When politicians try to fix economies, look out! In 1929, the stock market crashed, and the politicians made it worse. In 1987, President Reagan faced a stock market crash that fell by almost the same amount. What followed was not another depression, but 20 years of prosperity, low inflation and low unemployment. What was the difference? To the dismay of the media and many politicians, Reagan did nothing. He knew that the economy goes through cycles and would recover on its own.
Recently, when asked what the President and Congress should do, Harvard Professor N. Gregory Mankiw, Chairman of the Council of Economic Advisors, replied, “Absolutely nothing!” The economist Thomas Sowell provided needed perspective, “There is not one economist among the 535 members of Congress. But, in an election year, that is not a political handicap. Santa Claus has won far more elections than any economist.”
In the past, we’ve tried spending our way to being a very compassionate country. Our government invested $5.4 trillion on means-tested welfare payments in the “War on Poverty.” The investment would have been worth it, if it had worked, but it did not work. In fact, the results of this type of compassion have been devastating. Under the guise of caring, we’ve ruined families, making it more profitable to be a single-parent family than to have husbands in the home.
With the cost of Medicare, Social Security and existing entitlements skyrocketing, and federal and state governments having to cut budgets, much of America is in denial! They want more from government, and they want others to fund their addiction! As Gerald Ford said, “A government big enough to give you everything you want is big enough to take everything you have.” You know who pays for everything Santa Claus puts under the tree—it’s you and I!

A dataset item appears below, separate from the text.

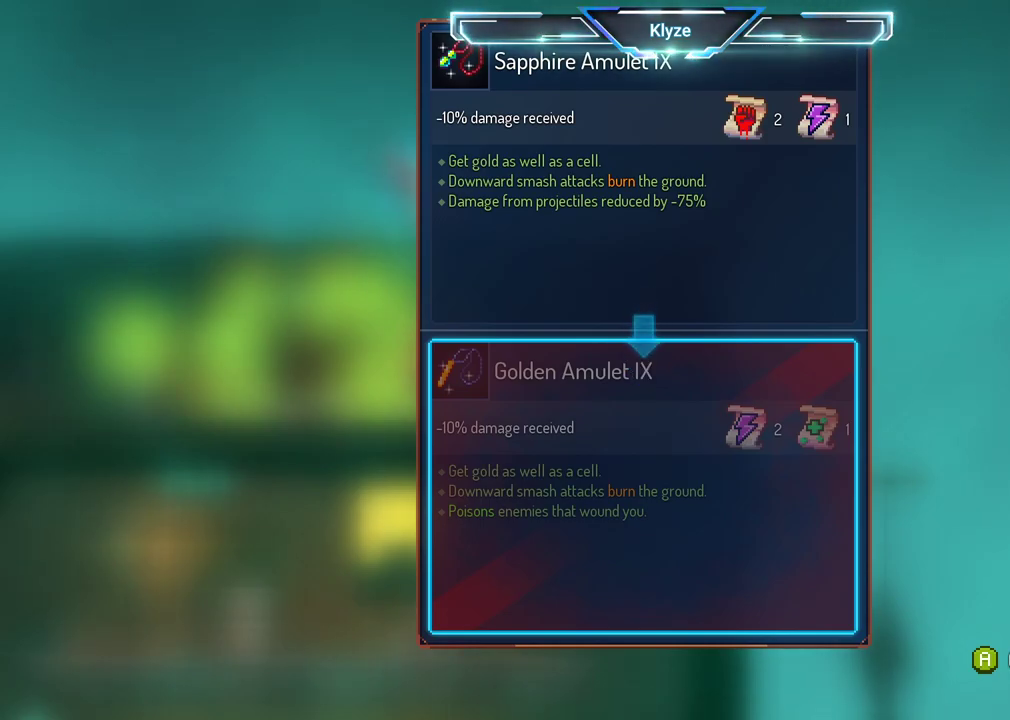
{"dt_ms": 500, "buttons": [], "left_stick": "center", "right_stick": "center", "events": [[400, "A", "down"], [483, "A", "up"]]}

It’s time we measure compassion by how many people no longer need government programs instead of by how many are served by them. Outside of a necessary safety net, it’s time to cut programs, not expand them.
In November, a vote for the Republican team is not a vote to end compassion. It’s a vote for caring enough to assist without creating more dependency. Make sure a safety net doesn’t become a lifelong hammock. In fact, the push out of the hammock may be the most caring thing we can do to help more citizens gain confidence in their own ability to overcome life’s obstacles.